··· TRECHO DA FONTE ···

O desafio do “nós”

O Papa convida-nos a sermos construtores de novos vínculos sociais. Para isso é imprescindível, além de pregar o Evangelho, procurar ser pessoalmente um autêntico testemunho de caridade cristã.

“Vós sois a luz do mundo” (Mt 5,14), disse Jesus em um de seus primeiros discursos, do alto de um monte. Era um desafio ambicioso para os seus ouvintes, que dificilmente teriam se ausentado da Palestina alguma vez e que, em muitos aspectos, não eram melhores do que outros povos dos arredores. Como podiam iluminar o mundo inteiro? O Papa Francisco recordou também certa vez que nós batizados somos chamados a ser no mundo um “evangelho vivo”, a temperar todos os ambientes com “uma vida santa”, com “o testemunho de uma caridade genuína”[1]. A sua proposta ganha em nossos dias uma relevância especial ao considerar que os cristãos, em alguns lugares do mundo, são umaimensa minoria, como acontecia nos primeiros tempos da Igreja: para muitos homens e mulheres do século XXI, a relação com um católico que pratica a sua fé será às vezes a única oportunidade de aproximar-se do Evangelho. Isto implica uma enorme oportunidade. Contamos, além disso, com uma garantia: a luz que aspiramos transmitir a outros não é nossa, mas de Deus.

Essa luz tem certamente a ver com o conteúdo de uma mensagem que gostaríamos de estender no mundo; mas também – e isso não é menos importante – com o meio que a transmite e com o modo de fazê-lo. Os dois aspectos estão intrinsicamente unidos, um influi no outro: nossa condição de discípulos de Jesus manifesta-se ao mesmo tempo no quê e no como. Não ignoramos que o cristianismo não é puro conhecimento, não consiste num saber teórico nem numa soma de leituras: é, sobretudo, um modo de estar no mundo e de relacionar-se com os outros que tem origem no encontro com Jesus Cristo. Implica um empenho prático que, quando surge desse diálogo interior com Deus, acaba por interpelar as pessoas próximas. São Josemaria resumiu-o em um dos pontos iniciais de Caminho: “Oxalá fossem tais o teu porte e a tua conversação que todos pudessem dizer ao ver-te ou ouvir-te falar: Este lê a vida de Jesus Cristo”[2].

··· REGISTROS DE DADOS ···

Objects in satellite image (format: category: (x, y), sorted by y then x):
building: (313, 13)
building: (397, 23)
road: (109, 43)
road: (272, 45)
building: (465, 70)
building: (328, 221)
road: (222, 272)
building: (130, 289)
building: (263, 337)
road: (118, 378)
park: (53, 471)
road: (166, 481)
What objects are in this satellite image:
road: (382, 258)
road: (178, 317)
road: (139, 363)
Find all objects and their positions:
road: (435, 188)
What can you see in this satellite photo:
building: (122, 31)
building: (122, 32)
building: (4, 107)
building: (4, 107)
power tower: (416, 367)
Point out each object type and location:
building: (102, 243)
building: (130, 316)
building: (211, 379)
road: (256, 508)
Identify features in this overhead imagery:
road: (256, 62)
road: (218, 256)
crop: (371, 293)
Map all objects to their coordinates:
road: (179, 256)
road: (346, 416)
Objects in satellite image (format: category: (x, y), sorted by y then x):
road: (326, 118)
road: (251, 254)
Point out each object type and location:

···

TAREFAS A REALIZAR
**a)** Edite o texto sobre o desafio do “nós”, começando em "O desafio do" e terminando em "de caridade cristã.", com "construtores" substituído por "artífices".
**b)** Traduza para o inglês a seguinte frase do texto sobre o desafio do “nós”: “Contamos, além disso, com uma garantia: a luz que aspiramos transmitir a outros não é nossa, mas de Deus.”
**c)** De acordo com o texto sobre o desafio do “nós”, em que obra de São Josemaria se encontra a frase “Este lê a vida de Jesus Cristo”?

RESULTADOS OBTIDOS
**a)**
O desafio do “nós”

O Papa convida-nos a sermos artífices de novos vínculos sociais. Para isso é imprescindível, além de pregar o Evangelho, procurar ser pessoalmente um autêntico testemunho de caridade cristã.

**b)** We count, moreover, on a guarantee: the light we aspire to pass on to others is not ours, but God's.

**c)** Em Caminho, em um de seus pontos iniciais.